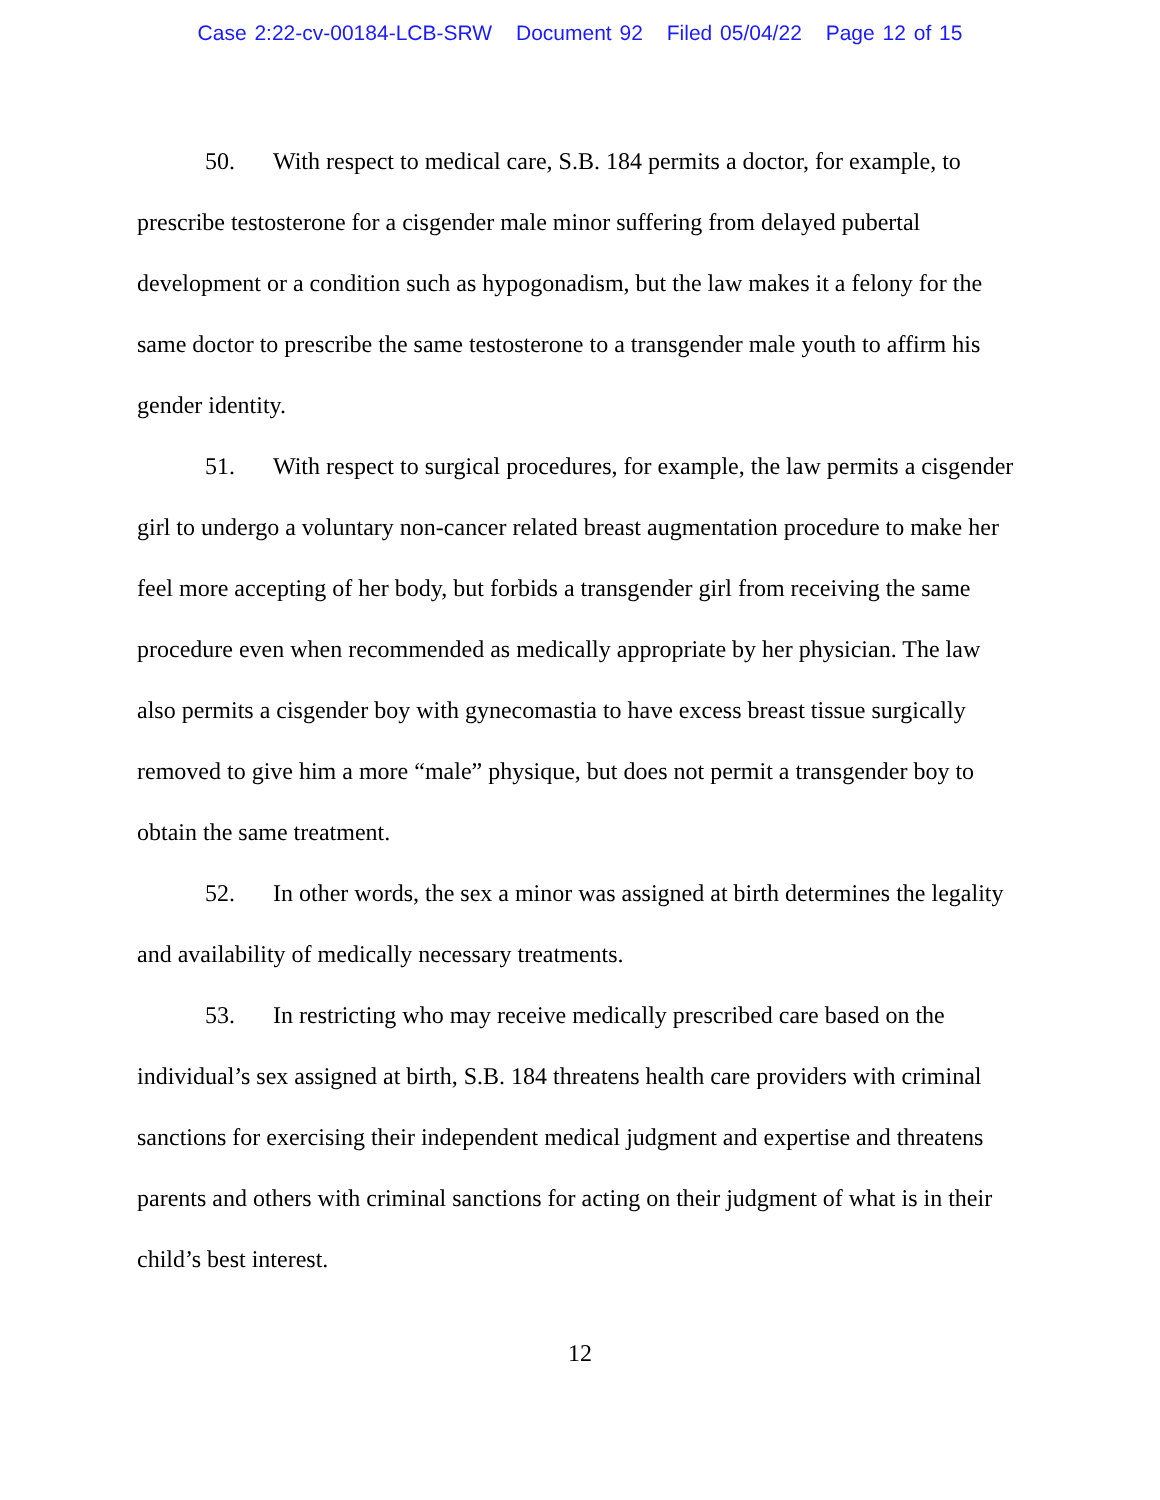Case 2:22-cv-00184-LCB-SRW Document 92 Filed 05/04/22 Page 12 of 15
50. With respect to medical care, S.B. 184 permits a doctor, for example, to prescribe testosterone for a cisgender male minor suffering from delayed pubertal development or a condition such as hypogonadism, but the law makes it a felony for the same doctor to prescribe the same testosterone to a transgender male youth to affirm his gender identity.
51. With respect to surgical procedures, for example, the law permits a cisgender girl to undergo a voluntary non-cancer related breast augmentation procedure to make her feel more accepting of her body, but forbids a transgender girl from receiving the same procedure even when recommended as medically appropriate by her physician. The law also permits a cisgender boy with gynecomastia to have excess breast tissue surgically removed to give him a more “male” physique, but does not permit a transgender boy to obtain the same treatment.
52. In other words, the sex a minor was assigned at birth determines the legality and availability of medically necessary treatments.
53. In restricting who may receive medically prescribed care based on the individual’s sex assigned at birth, S.B. 184 threatens health care providers with criminal sanctions for exercising their independent medical judgment and expertise and threatens parents and others with criminal sanctions for acting on their judgment of what is in their child’s best interest.
12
***
About this task — Up to and including the last line of the data, copy each line exactly, starting with the line that contains "53. In restricting".

Solution below —
53. In restricting who may receive medically prescribed care based on the individual’s sex assigned at birth, S.B. 184 threatens health care providers with criminal sanctions for exercising their independent medical judgment and expertise and threatens parents and others with criminal sanctions for acting on their judgment of what is in their child’s best interest.
12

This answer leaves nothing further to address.